During a research project in a large Western Australian organisation, a survey


examining various attitudes and behaviours was conducted. Absenteeism was one of
the behaviours of interest and respondents were asked to indicate the total number of
sick days they had taken during the previous twelve months. The researchers were
also provided with absence data relating to the whole organisation for the relevant
period. Many respondents voluntarily provided their distinct staff numbers, which
enabled a direct comparison to be made between their self-reported measures and
their absenteeism according to the organisational records.

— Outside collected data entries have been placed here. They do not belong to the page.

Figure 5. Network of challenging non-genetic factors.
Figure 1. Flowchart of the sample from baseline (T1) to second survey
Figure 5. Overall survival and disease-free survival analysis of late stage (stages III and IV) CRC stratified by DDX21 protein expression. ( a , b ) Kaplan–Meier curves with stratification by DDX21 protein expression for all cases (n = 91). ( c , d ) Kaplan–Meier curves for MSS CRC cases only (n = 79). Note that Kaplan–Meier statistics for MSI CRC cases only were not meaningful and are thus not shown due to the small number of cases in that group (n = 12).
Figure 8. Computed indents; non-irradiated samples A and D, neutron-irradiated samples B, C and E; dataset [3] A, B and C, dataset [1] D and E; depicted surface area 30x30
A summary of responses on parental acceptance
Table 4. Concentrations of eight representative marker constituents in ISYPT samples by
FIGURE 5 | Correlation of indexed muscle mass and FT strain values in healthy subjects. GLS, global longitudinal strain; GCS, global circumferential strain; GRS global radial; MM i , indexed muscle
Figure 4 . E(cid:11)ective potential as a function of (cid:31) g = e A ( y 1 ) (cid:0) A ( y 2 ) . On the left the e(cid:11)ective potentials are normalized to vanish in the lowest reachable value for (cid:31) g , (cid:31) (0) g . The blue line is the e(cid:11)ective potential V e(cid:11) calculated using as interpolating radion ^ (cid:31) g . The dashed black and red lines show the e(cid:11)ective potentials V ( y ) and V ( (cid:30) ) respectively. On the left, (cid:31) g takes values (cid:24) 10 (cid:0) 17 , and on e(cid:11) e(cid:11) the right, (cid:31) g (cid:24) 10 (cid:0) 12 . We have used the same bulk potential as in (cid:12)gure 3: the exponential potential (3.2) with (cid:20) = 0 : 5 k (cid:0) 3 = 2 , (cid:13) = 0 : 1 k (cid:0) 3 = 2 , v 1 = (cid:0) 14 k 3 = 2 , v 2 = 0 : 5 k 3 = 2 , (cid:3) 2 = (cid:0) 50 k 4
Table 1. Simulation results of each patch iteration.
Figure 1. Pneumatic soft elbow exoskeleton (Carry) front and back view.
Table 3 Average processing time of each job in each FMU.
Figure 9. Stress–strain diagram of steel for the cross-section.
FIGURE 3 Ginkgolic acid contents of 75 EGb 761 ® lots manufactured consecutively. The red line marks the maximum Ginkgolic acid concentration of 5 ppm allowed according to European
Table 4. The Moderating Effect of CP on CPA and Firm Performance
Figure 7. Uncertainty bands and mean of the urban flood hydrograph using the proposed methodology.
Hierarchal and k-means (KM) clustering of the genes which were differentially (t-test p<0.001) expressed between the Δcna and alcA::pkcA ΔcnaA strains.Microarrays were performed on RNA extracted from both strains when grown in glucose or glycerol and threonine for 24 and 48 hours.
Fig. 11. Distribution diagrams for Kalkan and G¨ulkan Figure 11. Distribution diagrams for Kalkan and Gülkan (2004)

When the self-reported measure was regressed on data extracted from organisational
records, approximately 37.4% of variance was explained. Error, however, was not
normally distributed (Kolmogorov-Smirnov z = 5.60, p<.001), with both skewness
(6.47) and kurtosis (70.24) being well outside generally-accepted limits. These results
suggested that the variables (which themselves were highly skewed, leptokurtic and
truncated at the lower end) needed to be transformed if linear regression was to be
employed as an analytical tool. A transformation that would reduce the skewness and
kurtosis of both variables seemed likely to be required, so square root transformations
were employed. Regression using the transformed variables explained 48.1% of
variance. The error term still was non-normally distributed (z = 3.20, p<.001), but
both the skewness (2.92) and kurtosis (19.49) were markedly reduced. Clearly, the
transformations had improved the effectiveness of linear regression as an analytical
tool for these data.
Several inferences flowed from these analyses. First, it seemed that the validity of
self-reported data may not have been particularly high, given that only around 50% of
the variance in the measures was common. Secondly, it appeared that many
correlational analyses which involved raw absenteeism data may, as a consequence of
the distribution of the data, have underestimated the strengths of associations between
absenteeism and other constructs. If self-reported measures, rather than organisational
records, were employed, it was possible that this problem may have been exacerbated.
To test these inferences, regressions of both raw and transformed organisational and
self-reported absenteeism data on a number of other constructs were performed. The
results of these analyses strongly supported the propositions advanced above. This
paper concludes that many of the studies that have failed to find theoreticallypredicted links between absenteeism and other constructs may have failed not because
the theory was flawed, but because the measures employed were flawed, the methods
of analysis used were inappropriate, or both.